Conférence UIA : Histoire des mouvements migratoires

L’Université Inter-Âges vous propose une conférence sur l’histoire des mouvements migratoires dans l’amphithéâtre 1 de l’IUT d’Alençon jeudi 16 janvier à 14 h 30. Cette conférence, comme toutes celles de l’UIA, sont gratuites et ouvertes aux étudiants et étudiantes.

Au XXe siècle, le Moyen-Orient a été le plus important espace émetteur de populations diasporées. Et il demeure celui de dramatiques exils de masse. Car c’est bien là, entre mer Noire et mer Rouge et entre Méditerranée et Afghanistan, que les réfugiés et les déplacés restent les plus nombreux au monde, malgré la vague montante des flux de réfugiés et de déplacés de l’Afrique sub-saharienne.

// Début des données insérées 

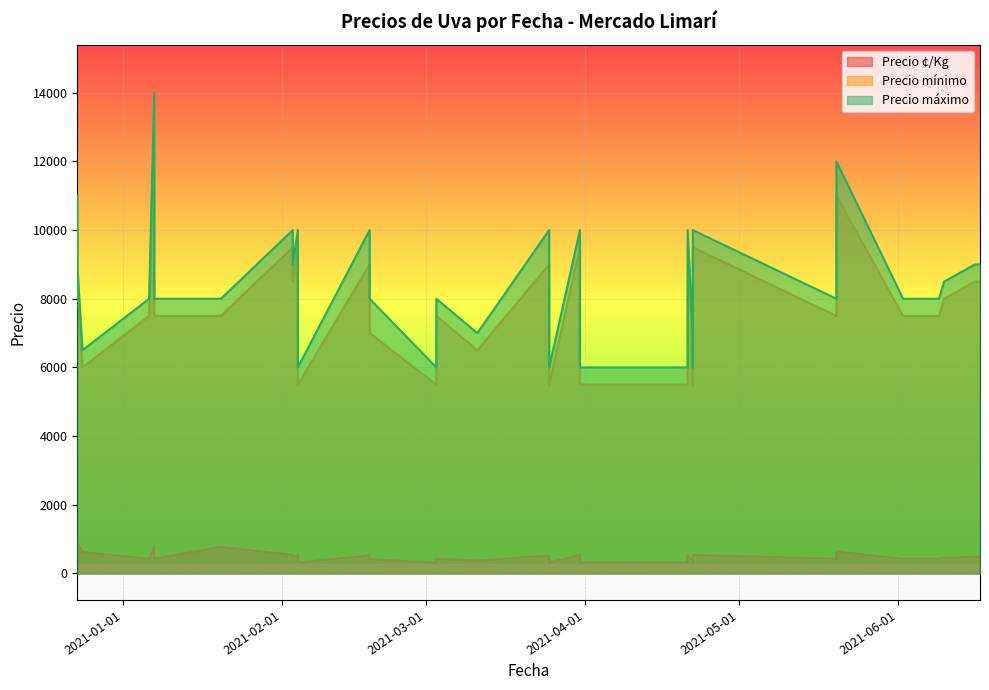

What is the minimum value shown in the chart?

319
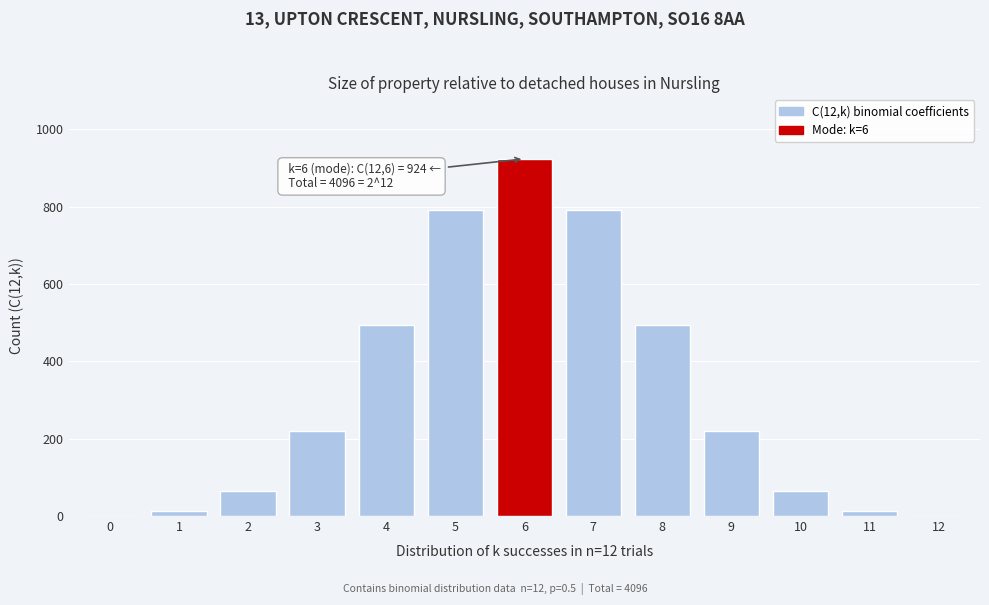

Reading left to right, what are all the values shown in this chart?

0=1.0	1=12.0	2=66.0	3=220.0	4=495.0	5=792.0	6=924.0	7=792.0	8=495.0	9=220.0	10=66.0	11=12.0	12=1.0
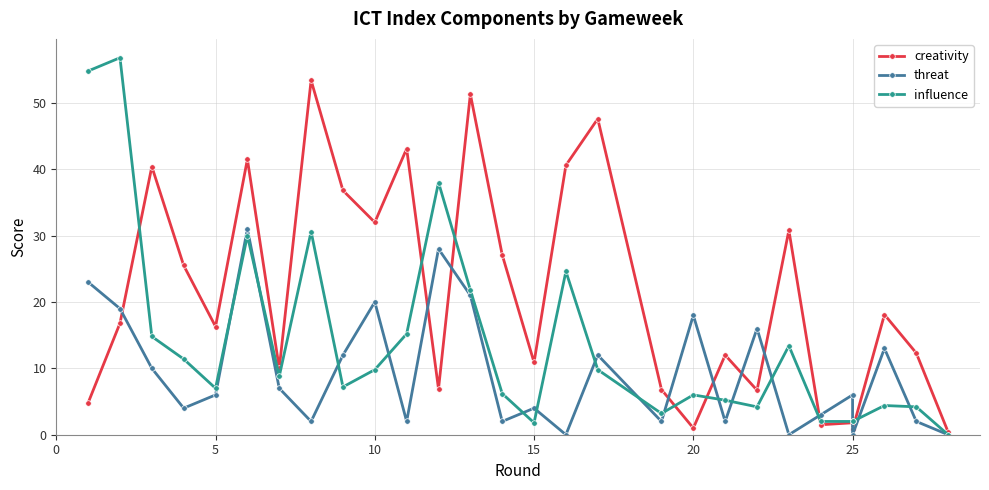

How many data points does each series have?

28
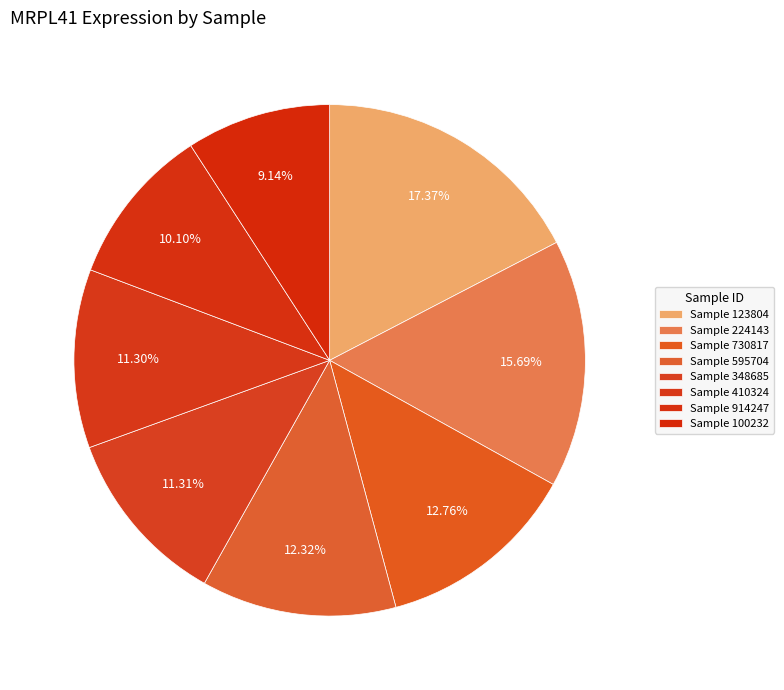

What is the largest slice in the pie chart?

123804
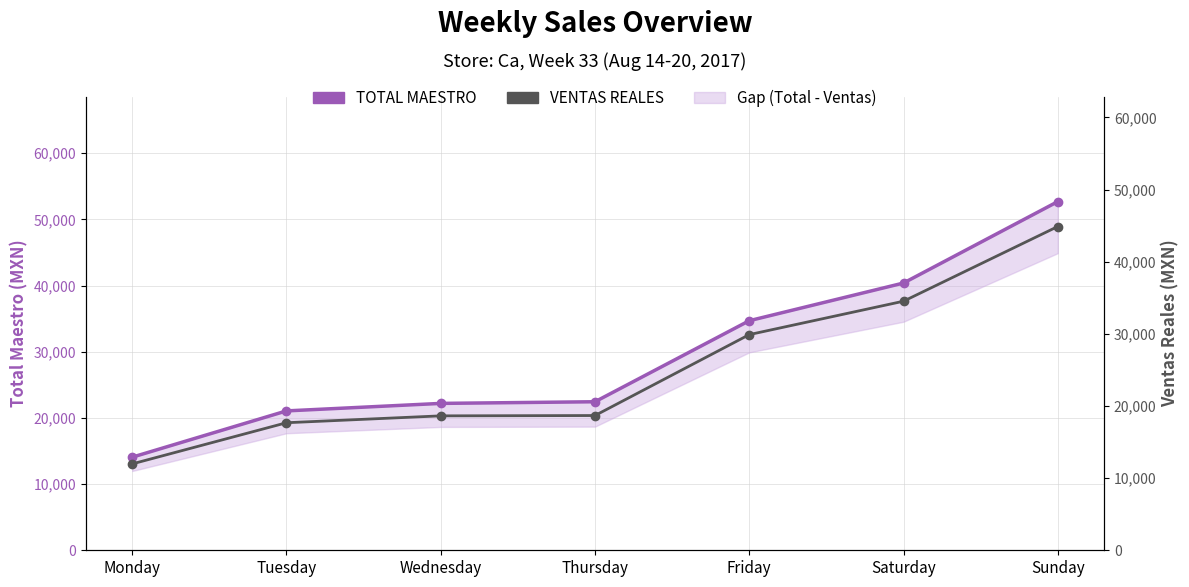

The value of VENTAS REALES at Friday is 29898.2. True or false?

True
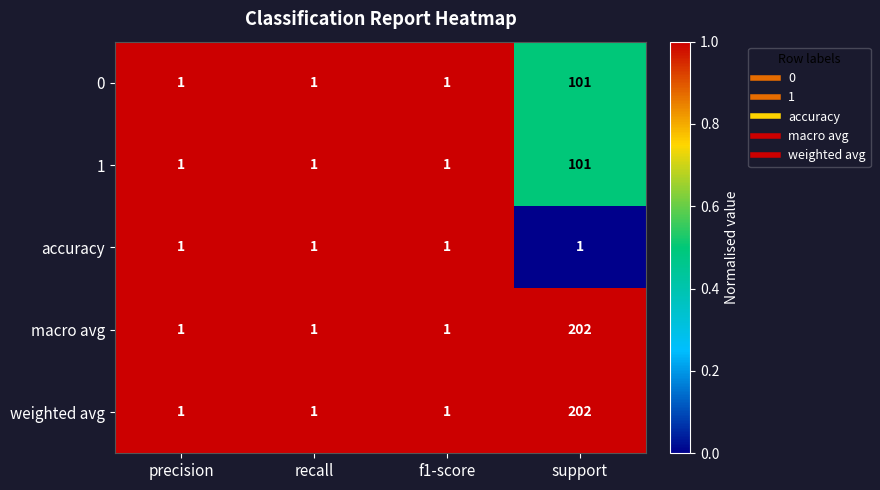

At which category does the chart reach its peak across all series?

support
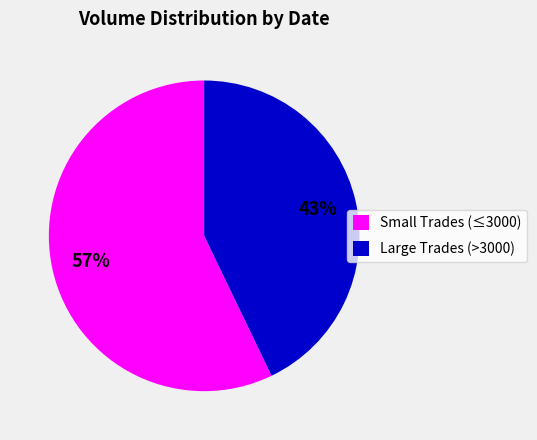

How many slices are in this pie chart?

2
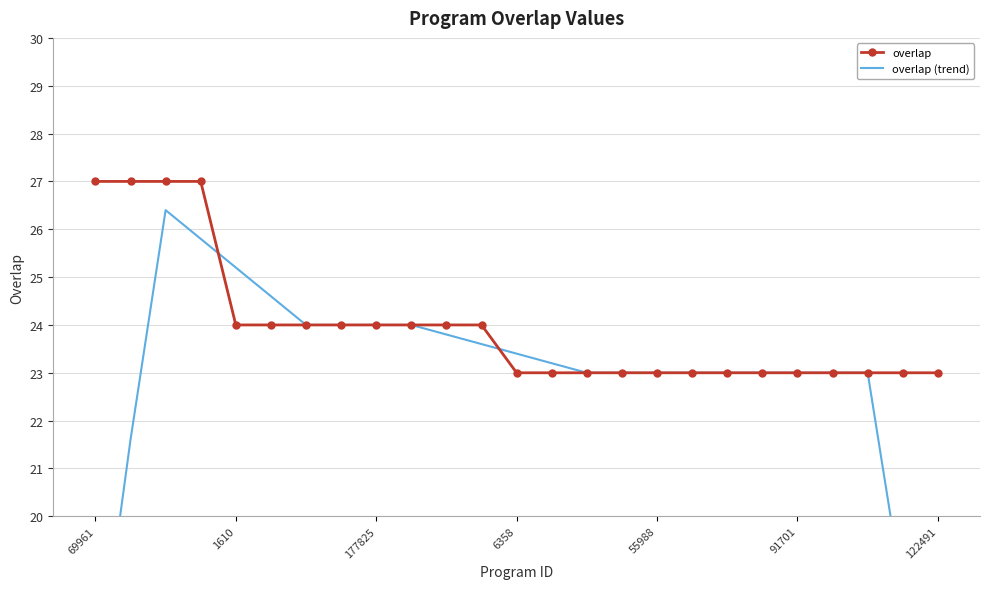

What are all the series names shown in the legend?

overlap, overlap (trend)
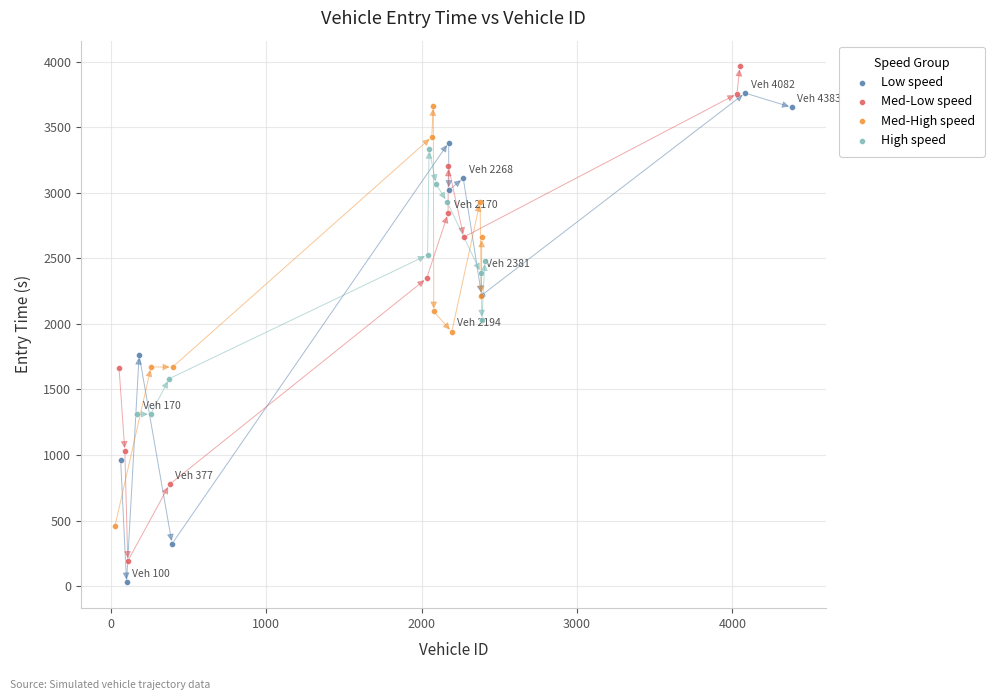

Which series contains the highest Y value?

Med-Low speed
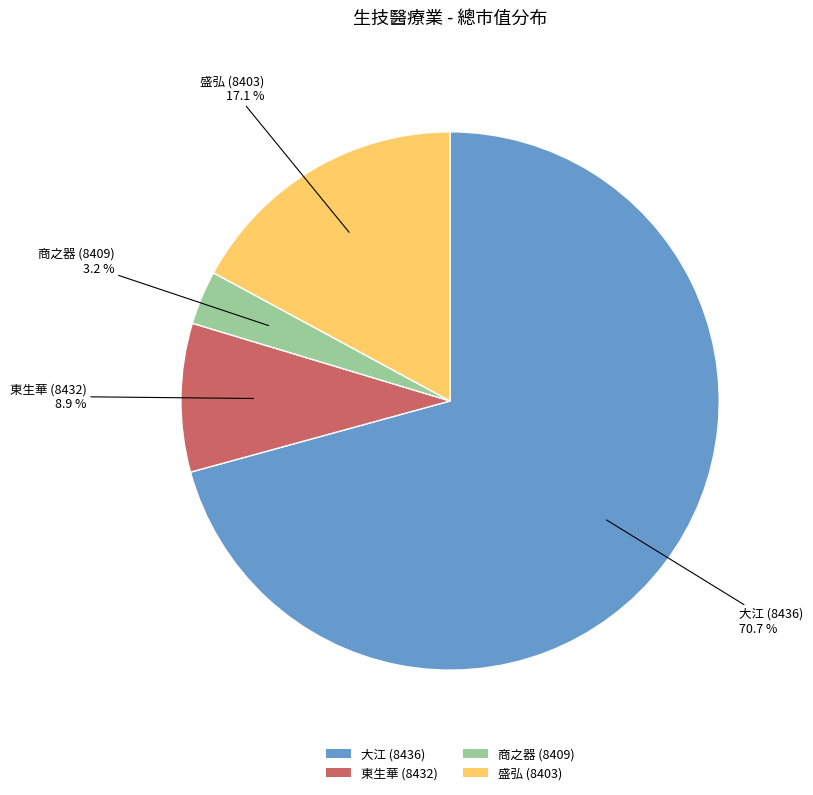

Combined, do 東生華 (8432) and 商之器 (8409) account for over 50%?

No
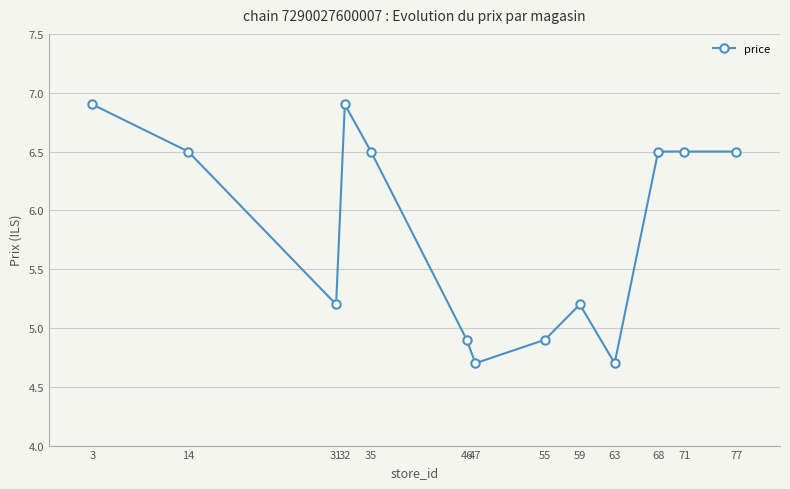

Which has a higher value, 55 or 71?

71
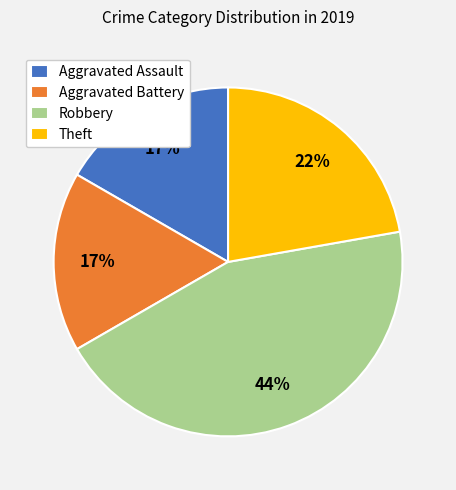

To the nearest percent, what portion does Aggravated Assault represent?

17%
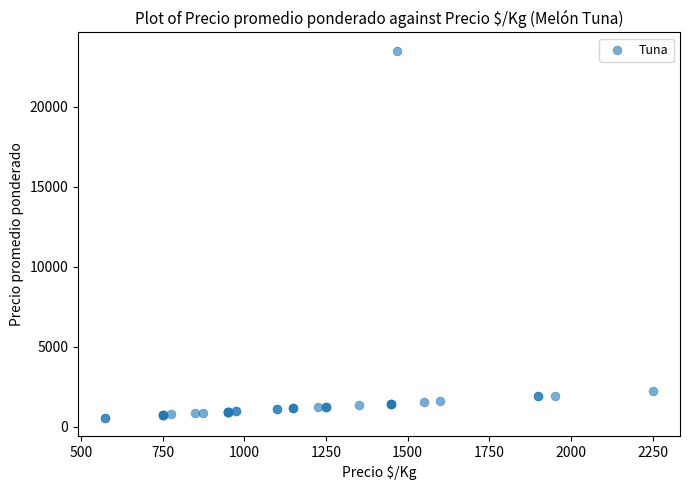

What Y value in the scatter plot is closest to 12037?

2250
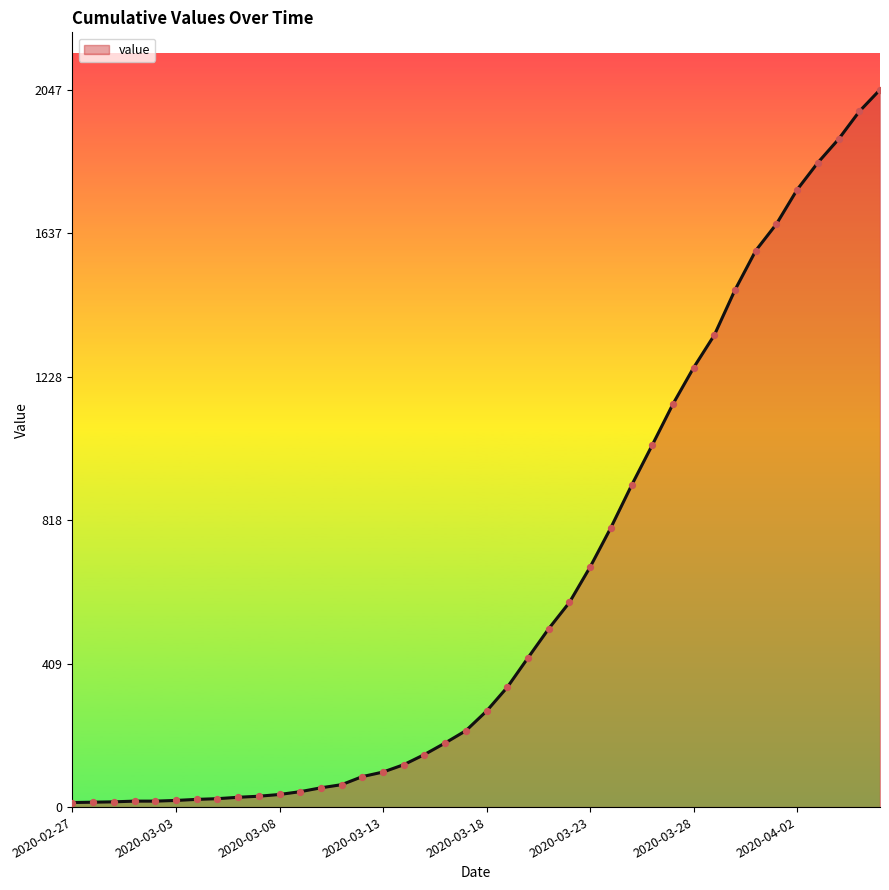

What is the difference between the maximum and minimum values?

2034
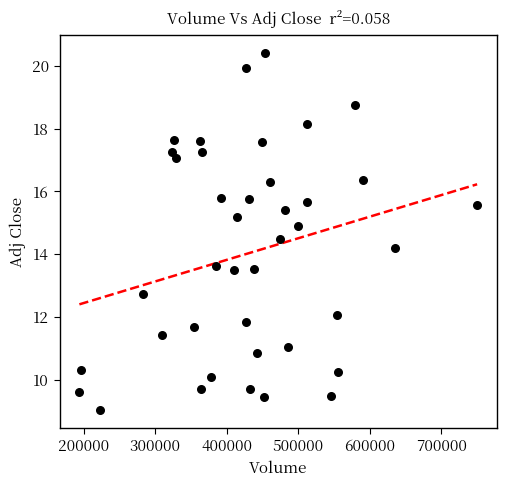

What Y value in the scatter plot is closest to 14?

14.2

Nous nous interrogerons sur les causes de cette situation, avant de rester un long moment avec les réfugiés palestiniens, qui sont bien davantage des exilés et des réfugiés que des diasporés, comme on le dit parfois. Ils sont comme le « négatif » de la fin de la diaspora juive évoquée précédemment. L’installation définitive et incontestable de millions de Juifs en Palestine s’est traduite par l’exil de tout un peuple qui a été spolié définitivement de sa terre puis accueilli par force et enfin instrumentalisé par les pays voisins de la Palestine.

Puis nous évoquerons les autre situations dramatiques des exilés et réfugiés du Moyen-Orient : ce sont les réfugiés irakiens et afghans, peu médiatisés actuellement, et les réfugiés syriens dont on a beaucoup parlé depuis 2014-2015. Derniers venus dans la longue liste des réfugiés du Moyen-Orient, des millions de Yéménites sont chassés par la guerre depuis cinq ans et connaissent l’exil, les épidémies et la famine.

Enfin, nous parlerons d’un phénomène migratoire radicalement différent : l’importation, par les pays du Golfe persique, de dizaines de millions de travailleurs pauvres, de moins en moins arabes et de plus en plus venus d’Asie du Sud. En effet depuis une trentaine d’années, les pays de la péninsule arabique font venir d’Asie la majorité de leurs travailleurs pauvres et veillent minutieusement à ce qu’ils ne s’intègrent pas.